■ Exercise: Where the data below has the string "avue", return the whole line.

== Segment start ==

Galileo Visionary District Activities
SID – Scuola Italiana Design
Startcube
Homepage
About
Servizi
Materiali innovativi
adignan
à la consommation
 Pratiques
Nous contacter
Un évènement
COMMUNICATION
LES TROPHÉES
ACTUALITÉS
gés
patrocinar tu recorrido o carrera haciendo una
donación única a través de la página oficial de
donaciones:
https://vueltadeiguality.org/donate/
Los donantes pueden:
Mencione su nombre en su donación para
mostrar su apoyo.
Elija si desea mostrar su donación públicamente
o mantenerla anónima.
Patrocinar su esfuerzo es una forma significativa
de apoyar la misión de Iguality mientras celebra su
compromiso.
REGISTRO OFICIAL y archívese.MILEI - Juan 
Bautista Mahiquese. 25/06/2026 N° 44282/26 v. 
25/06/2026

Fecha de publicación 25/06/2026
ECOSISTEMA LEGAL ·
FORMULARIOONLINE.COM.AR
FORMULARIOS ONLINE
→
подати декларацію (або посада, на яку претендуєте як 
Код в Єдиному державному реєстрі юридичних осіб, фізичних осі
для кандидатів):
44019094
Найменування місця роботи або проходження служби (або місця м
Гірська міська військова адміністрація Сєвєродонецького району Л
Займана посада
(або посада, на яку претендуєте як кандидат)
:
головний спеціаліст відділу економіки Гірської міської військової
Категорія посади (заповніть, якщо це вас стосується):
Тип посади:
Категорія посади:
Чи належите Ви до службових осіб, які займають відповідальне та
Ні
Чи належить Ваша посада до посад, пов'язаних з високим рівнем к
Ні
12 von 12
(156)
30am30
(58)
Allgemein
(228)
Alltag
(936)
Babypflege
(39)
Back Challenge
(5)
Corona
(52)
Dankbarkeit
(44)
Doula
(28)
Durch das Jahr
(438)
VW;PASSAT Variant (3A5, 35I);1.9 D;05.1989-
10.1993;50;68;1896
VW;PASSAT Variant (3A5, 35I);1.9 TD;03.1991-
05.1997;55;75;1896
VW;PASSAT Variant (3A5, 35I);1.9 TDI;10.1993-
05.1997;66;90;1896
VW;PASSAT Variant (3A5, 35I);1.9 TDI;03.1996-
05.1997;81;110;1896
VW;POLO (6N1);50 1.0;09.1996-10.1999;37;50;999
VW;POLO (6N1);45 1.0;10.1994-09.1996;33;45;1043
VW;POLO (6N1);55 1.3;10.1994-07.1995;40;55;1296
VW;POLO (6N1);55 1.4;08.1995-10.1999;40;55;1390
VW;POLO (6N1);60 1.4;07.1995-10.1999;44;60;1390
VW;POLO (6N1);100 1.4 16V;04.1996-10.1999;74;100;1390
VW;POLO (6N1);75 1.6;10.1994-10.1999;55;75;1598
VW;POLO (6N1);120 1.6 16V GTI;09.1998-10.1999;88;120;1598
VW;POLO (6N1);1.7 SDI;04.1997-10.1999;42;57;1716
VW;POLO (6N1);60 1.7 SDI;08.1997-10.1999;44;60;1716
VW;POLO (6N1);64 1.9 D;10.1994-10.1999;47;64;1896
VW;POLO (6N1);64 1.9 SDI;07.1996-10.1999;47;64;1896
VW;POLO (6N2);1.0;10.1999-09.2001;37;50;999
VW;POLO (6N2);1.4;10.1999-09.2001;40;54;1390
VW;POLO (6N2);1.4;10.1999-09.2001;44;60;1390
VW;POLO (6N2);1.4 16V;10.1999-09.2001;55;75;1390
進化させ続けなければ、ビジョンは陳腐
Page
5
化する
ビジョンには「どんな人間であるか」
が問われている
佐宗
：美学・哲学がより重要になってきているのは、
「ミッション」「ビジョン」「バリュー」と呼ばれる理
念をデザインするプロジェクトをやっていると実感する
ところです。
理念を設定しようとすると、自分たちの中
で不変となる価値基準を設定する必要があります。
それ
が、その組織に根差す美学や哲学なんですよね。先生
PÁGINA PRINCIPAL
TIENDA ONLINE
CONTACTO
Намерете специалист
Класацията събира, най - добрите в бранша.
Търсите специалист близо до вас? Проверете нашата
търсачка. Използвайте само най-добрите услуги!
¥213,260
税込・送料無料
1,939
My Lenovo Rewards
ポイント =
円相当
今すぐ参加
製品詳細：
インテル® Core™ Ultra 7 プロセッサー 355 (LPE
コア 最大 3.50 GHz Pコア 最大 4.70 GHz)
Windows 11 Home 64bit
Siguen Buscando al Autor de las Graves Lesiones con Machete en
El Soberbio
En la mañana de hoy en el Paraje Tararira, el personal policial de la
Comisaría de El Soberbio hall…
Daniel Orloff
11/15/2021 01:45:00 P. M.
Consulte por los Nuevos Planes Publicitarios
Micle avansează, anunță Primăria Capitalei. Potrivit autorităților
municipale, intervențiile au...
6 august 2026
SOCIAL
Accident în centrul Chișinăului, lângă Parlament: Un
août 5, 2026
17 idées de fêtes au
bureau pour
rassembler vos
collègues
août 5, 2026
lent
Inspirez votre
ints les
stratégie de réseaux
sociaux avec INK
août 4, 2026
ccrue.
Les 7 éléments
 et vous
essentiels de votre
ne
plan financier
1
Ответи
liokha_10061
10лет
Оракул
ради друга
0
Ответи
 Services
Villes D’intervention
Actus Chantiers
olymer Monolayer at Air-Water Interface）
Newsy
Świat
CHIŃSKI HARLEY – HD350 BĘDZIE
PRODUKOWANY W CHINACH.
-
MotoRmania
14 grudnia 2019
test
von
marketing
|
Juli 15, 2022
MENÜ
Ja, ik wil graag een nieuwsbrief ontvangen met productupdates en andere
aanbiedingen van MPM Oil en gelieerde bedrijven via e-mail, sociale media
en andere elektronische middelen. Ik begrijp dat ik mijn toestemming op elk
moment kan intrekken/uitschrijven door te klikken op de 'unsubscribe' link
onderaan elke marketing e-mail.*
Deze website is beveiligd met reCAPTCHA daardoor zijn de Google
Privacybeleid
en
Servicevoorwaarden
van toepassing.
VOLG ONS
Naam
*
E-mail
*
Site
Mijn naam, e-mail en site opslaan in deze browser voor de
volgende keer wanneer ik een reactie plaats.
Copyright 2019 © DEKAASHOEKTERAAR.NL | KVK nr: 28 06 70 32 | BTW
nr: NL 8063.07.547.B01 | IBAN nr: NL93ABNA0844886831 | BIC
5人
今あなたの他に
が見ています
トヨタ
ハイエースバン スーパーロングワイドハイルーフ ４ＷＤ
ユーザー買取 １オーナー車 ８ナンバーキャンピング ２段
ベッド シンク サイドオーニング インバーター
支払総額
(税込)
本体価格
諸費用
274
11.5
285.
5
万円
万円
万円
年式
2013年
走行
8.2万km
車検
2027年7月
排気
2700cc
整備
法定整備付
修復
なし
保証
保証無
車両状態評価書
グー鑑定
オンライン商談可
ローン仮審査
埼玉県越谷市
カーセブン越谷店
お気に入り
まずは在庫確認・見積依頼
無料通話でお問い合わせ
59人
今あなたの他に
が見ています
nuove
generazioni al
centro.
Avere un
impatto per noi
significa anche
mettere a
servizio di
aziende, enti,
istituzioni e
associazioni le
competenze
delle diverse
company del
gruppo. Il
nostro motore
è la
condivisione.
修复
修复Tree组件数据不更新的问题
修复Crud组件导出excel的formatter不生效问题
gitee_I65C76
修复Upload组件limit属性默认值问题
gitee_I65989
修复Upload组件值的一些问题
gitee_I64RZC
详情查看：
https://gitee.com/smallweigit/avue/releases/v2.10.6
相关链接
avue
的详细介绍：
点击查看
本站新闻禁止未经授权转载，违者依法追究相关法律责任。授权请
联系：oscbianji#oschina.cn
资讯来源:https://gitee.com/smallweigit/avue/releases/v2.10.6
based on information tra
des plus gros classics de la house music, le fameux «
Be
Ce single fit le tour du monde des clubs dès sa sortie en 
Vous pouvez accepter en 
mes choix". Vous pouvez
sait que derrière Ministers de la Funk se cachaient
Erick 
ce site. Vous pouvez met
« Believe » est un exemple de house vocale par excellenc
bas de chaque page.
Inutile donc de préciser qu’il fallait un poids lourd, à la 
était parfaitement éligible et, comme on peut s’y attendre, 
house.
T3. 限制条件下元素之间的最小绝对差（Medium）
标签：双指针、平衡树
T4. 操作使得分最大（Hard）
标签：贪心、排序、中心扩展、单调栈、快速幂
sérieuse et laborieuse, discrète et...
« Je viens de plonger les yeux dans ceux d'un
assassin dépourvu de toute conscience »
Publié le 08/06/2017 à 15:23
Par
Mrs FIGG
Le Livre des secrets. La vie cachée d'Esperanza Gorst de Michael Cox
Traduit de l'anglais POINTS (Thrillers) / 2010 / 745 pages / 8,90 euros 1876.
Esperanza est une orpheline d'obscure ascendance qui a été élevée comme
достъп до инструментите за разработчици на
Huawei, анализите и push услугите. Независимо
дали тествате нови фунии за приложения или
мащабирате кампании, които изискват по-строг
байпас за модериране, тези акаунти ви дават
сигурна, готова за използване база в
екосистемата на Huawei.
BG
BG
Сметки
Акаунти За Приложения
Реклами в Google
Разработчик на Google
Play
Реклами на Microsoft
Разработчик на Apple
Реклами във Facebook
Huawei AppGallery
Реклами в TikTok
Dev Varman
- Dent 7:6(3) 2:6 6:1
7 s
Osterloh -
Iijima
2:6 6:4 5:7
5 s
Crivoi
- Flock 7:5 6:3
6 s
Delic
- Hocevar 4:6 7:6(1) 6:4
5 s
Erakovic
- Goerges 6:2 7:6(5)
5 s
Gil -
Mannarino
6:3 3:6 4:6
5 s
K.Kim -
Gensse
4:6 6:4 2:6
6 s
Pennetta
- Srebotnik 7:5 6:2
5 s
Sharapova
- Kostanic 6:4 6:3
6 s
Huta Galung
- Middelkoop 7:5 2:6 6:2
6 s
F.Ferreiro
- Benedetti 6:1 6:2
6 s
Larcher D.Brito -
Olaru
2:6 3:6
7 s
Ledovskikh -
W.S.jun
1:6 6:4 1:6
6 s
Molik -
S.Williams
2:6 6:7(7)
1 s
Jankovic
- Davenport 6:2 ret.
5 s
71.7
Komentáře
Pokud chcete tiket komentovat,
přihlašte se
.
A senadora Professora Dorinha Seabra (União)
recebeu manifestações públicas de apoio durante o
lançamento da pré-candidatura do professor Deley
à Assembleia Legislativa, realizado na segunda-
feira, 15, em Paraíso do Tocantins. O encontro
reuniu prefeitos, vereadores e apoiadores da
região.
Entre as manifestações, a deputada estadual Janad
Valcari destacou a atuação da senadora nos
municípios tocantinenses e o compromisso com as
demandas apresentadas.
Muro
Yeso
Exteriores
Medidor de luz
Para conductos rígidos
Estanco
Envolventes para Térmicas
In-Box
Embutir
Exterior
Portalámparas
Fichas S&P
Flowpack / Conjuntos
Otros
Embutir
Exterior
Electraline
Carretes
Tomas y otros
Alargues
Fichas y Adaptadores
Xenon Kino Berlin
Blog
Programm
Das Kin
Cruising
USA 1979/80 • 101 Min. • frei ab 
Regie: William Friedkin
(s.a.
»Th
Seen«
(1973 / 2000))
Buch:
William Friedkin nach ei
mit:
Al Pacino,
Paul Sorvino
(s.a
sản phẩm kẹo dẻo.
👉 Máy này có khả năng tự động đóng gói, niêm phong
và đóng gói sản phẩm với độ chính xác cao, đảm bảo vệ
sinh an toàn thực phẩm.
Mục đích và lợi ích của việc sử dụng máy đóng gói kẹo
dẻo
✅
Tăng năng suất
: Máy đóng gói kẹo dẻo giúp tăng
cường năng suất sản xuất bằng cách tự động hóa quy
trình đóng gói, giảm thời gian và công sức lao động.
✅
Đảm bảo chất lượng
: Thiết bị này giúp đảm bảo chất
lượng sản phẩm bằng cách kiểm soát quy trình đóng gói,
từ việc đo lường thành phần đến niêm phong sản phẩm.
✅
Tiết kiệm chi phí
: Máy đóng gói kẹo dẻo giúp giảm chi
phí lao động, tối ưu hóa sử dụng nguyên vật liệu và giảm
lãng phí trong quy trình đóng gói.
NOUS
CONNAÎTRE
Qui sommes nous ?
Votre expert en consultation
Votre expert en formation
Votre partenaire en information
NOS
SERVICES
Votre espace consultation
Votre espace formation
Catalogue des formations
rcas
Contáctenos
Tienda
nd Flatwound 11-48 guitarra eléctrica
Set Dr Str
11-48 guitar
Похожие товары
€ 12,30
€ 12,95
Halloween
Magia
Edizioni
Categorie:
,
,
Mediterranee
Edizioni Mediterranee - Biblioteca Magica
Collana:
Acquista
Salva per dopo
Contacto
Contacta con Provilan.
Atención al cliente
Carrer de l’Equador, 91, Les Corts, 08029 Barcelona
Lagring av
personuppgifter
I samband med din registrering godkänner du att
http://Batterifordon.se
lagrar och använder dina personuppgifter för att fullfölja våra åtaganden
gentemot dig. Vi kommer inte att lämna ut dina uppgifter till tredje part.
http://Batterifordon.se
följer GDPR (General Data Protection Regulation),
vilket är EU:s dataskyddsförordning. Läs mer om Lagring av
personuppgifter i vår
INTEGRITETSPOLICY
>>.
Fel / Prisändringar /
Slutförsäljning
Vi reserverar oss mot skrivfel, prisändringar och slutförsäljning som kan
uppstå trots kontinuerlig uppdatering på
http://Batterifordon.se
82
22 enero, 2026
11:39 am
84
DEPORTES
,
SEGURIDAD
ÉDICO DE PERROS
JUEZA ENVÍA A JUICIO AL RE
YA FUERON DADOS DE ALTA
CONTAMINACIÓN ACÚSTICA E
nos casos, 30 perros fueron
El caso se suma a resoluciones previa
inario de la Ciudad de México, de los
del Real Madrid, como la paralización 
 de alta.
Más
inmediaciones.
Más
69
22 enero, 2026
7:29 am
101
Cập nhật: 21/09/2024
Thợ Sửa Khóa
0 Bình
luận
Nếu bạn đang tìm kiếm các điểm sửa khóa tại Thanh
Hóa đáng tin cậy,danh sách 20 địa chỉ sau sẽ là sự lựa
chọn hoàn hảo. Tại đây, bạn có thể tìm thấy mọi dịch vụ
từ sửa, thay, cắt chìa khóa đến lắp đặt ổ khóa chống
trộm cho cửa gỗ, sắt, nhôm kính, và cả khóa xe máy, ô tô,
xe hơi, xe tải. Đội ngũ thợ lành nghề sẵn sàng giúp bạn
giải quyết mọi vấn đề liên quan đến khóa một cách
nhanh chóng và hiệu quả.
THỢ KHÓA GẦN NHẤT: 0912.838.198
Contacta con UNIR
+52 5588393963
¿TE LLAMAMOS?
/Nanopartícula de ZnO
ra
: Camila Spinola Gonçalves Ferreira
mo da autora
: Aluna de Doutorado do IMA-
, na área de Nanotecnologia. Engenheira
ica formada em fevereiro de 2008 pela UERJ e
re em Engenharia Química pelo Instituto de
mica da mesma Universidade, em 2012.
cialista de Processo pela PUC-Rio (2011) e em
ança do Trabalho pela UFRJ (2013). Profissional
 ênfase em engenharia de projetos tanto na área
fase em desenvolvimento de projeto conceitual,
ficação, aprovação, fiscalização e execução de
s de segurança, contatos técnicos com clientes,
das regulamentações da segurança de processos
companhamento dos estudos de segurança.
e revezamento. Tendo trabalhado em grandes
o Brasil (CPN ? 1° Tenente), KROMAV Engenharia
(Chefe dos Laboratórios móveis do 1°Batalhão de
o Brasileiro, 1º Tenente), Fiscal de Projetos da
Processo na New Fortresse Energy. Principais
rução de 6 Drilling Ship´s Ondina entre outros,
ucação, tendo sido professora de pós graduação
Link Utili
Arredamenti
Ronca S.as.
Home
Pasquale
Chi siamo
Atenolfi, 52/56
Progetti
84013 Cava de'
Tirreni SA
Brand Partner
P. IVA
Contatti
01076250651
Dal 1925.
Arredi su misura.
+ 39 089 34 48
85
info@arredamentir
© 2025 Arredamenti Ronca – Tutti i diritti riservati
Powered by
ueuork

== Segment end ==

■ Answer box:
https://gitee.com/smallweigit/avue/releases/v2.10.6
avue
资讯来源:https://gitee.com/smallweigit/avue/releases/v2.10.6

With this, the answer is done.